*** DATASET ENTRIES Section Begins ***
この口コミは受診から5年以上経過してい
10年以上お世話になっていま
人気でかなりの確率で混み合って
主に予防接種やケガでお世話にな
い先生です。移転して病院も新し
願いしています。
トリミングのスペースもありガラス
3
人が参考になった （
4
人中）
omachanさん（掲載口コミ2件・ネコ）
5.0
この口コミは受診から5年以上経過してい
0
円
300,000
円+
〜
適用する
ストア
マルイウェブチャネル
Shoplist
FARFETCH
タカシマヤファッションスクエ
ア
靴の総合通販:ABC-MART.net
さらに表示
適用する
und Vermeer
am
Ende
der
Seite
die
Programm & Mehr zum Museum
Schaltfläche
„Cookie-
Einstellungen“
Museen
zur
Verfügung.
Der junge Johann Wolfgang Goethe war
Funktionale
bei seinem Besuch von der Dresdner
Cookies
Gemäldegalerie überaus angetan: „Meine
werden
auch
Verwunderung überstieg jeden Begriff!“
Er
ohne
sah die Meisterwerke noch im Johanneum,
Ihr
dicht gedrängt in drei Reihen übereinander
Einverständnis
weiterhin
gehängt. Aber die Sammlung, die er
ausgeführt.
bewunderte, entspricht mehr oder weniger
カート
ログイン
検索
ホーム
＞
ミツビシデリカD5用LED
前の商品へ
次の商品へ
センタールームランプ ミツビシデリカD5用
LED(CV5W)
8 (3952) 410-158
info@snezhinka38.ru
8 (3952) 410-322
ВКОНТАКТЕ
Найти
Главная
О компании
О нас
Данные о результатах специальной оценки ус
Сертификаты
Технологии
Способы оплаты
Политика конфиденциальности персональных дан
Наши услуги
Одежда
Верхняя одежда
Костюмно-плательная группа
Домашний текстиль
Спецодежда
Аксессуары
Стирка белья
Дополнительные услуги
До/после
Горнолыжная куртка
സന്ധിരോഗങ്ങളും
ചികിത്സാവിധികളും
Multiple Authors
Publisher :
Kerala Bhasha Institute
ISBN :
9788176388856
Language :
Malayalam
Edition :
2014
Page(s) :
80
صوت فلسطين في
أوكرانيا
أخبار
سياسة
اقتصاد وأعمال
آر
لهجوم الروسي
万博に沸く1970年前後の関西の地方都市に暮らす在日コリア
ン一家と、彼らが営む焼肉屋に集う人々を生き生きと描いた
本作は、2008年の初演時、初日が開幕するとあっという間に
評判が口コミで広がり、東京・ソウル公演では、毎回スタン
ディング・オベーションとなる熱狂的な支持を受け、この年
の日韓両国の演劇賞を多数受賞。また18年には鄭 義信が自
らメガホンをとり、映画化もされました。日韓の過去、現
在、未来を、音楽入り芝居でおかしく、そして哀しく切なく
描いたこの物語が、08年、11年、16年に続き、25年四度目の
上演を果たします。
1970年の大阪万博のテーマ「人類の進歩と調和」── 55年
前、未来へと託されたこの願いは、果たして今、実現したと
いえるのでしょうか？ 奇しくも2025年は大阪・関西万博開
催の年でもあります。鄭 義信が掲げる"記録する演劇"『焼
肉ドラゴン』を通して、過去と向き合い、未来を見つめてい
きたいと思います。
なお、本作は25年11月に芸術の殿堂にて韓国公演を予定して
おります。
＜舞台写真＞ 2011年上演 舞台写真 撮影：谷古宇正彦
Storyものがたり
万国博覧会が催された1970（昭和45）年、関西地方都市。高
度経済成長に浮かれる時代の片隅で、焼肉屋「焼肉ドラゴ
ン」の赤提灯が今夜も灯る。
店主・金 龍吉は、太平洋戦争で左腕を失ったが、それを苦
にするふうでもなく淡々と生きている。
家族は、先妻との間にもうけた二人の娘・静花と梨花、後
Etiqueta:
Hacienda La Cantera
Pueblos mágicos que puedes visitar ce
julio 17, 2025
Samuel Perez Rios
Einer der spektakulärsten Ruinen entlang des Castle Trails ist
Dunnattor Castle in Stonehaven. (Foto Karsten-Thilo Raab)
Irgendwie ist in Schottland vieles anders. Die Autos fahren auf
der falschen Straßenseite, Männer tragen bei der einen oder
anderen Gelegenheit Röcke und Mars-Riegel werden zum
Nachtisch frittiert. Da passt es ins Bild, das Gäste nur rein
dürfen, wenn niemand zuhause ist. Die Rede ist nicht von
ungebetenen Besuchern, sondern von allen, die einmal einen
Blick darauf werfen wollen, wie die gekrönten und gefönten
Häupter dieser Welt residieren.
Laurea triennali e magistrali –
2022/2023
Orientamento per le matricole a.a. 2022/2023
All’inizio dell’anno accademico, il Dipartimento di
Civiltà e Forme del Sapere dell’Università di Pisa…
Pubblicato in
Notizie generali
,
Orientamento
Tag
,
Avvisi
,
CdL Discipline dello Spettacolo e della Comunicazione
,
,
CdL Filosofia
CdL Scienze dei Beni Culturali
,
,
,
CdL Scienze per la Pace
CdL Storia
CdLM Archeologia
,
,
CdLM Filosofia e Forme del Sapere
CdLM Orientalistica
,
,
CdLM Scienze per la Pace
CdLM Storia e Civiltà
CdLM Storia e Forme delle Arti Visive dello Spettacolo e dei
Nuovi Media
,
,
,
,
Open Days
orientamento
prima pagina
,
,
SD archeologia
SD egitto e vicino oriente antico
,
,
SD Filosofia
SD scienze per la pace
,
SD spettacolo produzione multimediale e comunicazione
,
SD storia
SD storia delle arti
*** DATASET ENTRIES Section Ends ***
Please reproduce every line of the material above verbatim, keeping its original order and line breaks.

**WRITTEN ANSWER**
この口コミは受診から5年以上経過してい
10年以上お世話になっていま
人気でかなりの確率で混み合って
主に予防接種やケガでお世話にな
い先生です。移転して病院も新し
願いしています。
トリミングのスペースもありガラス
3
人が参考になった （
4
人中）
omachanさん（掲載口コミ2件・ネコ）
5.0
この口コミは受診から5年以上経過してい
0
円
300,000
円+
〜
適用する
ストア
マルイウェブチャネル
Shoplist
FARFETCH
タカシマヤファッションスクエ
ア
靴の総合通販:ABC-MART.net
さらに表示
適用する
und Vermeer
am
Ende
der
Seite
die
Programm & Mehr zum Museum
Schaltfläche
„Cookie-
Einstellungen“
Museen
zur
Verfügung.
Der junge Johann Wolfgang Goethe war
Funktionale
bei seinem Besuch von der Dresdner
Cookies
Gemäldegalerie überaus angetan: „Meine
werden
auch
Verwunderung überstieg jeden Begriff!“
Er
ohne
sah die Meisterwerke noch im Johanneum,
Ihr
dicht gedrängt in drei Reihen übereinander
Einverständnis
weiterhin
gehängt. Aber die Sammlung, die er
ausgeführt.
bewunderte, entspricht mehr oder weniger
カート
ログイン
検索
ホーム
＞
ミツビシデリカD5用LED
前の商品へ
次の商品へ
センタールームランプ ミツビシデリカD5用
LED(CV5W)
8 (3952) 410-158
info@snezhinka38.ru
8 (3952) 410-322
ВКОНТАКТЕ
Найти
Главная
О компании
О нас
Данные о результатах специальной оценки ус
Сертификаты
Технологии
Способы оплаты
Политика конфиденциальности персональных дан
Наши услуги
Одежда
Верхняя одежда
Костюмно-плательная группа
Домашний текстиль
Спецодежда
Аксессуары
Стирка белья
Дополнительные услуги
До/после
Горнолыжная куртка
സന്ധിരോഗങ്ങളും
ചികിത്സാവിധികളും
Multiple Authors
Publisher :
Kerala Bhasha Institute
ISBN :
9788176388856
Language :
Malayalam
Edition :
2014
Page(s) :
80
صوت فلسطين في
أوكرانيا
أخبار
سياسة
اقتصاد وأعمال
آر
لهجوم الروسي
万博に沸く1970年前後の関西の地方都市に暮らす在日コリア
ン一家と、彼らが営む焼肉屋に集う人々を生き生きと描いた
本作は、2008年の初演時、初日が開幕するとあっという間に
評判が口コミで広がり、東京・ソウル公演では、毎回スタン
ディング・オベーションとなる熱狂的な支持を受け、この年
の日韓両国の演劇賞を多数受賞。また18年には鄭 義信が自
らメガホンをとり、映画化もされました。日韓の過去、現
在、未来を、音楽入り芝居でおかしく、そして哀しく切なく
描いたこの物語が、08年、11年、16年に続き、25年四度目の
上演を果たします。
1970年の大阪万博のテーマ「人類の進歩と調和」── 55年
前、未来へと託されたこの願いは、果たして今、実現したと
いえるのでしょうか？ 奇しくも2025年は大阪・関西万博開
催の年でもあります。鄭 義信が掲げる"記録する演劇"『焼
肉ドラゴン』を通して、過去と向き合い、未来を見つめてい
きたいと思います。
なお、本作は25年11月に芸術の殿堂にて韓国公演を予定して
おります。
＜舞台写真＞ 2011年上演 舞台写真 撮影：谷古宇正彦
Storyものがたり
万国博覧会が催された1970（昭和45）年、関西地方都市。高
度経済成長に浮かれる時代の片隅で、焼肉屋「焼肉ドラゴ
ン」の赤提灯が今夜も灯る。
店主・金 龍吉は、太平洋戦争で左腕を失ったが、それを苦
にするふうでもなく淡々と生きている。
家族は、先妻との間にもうけた二人の娘・静花と梨花、後
Etiqueta:
Hacienda La Cantera
Pueblos mágicos que puedes visitar ce
julio 17, 2025
Samuel Perez Rios
Einer der spektakulärsten Ruinen entlang des Castle Trails ist
Dunnattor Castle in Stonehaven. (Foto Karsten-Thilo Raab)
Irgendwie ist in Schottland vieles anders. Die Autos fahren auf
der falschen Straßenseite, Männer tragen bei der einen oder
anderen Gelegenheit Röcke und Mars-Riegel werden zum
Nachtisch frittiert. Da passt es ins Bild, das Gäste nur rein
dürfen, wenn niemand zuhause ist. Die Rede ist nicht von
ungebetenen Besuchern, sondern von allen, die einmal einen
Blick darauf werfen wollen, wie die gekrönten und gefönten
Häupter dieser Welt residieren.
Laurea triennali e magistrali –
2022/2023
Orientamento per le matricole a.a. 2022/2023
All’inizio dell’anno accademico, il Dipartimento di
Civiltà e Forme del Sapere dell’Università di Pisa…
Pubblicato in
Notizie generali
,
Orientamento
Tag
,
Avvisi
,
CdL Discipline dello Spettacolo e della Comunicazione
,
,
CdL Filosofia
CdL Scienze dei Beni Culturali
,
,
,
CdL Scienze per la Pace
CdL Storia
CdLM Archeologia
,
,
CdLM Filosofia e Forme del Sapere
CdLM Orientalistica
,
,
CdLM Scienze per la Pace
CdLM Storia e Civiltà
CdLM Storia e Forme delle Arti Visive dello Spettacolo e dei
Nuovi Media
,
,
,
,
Open Days
orientamento
prima pagina
,
,
SD archeologia
SD egitto e vicino oriente antico
,
,
SD Filosofia
SD scienze per la pace
,
SD spettacolo produzione multimediale e comunicazione
,
SD storia
SD storia delle arti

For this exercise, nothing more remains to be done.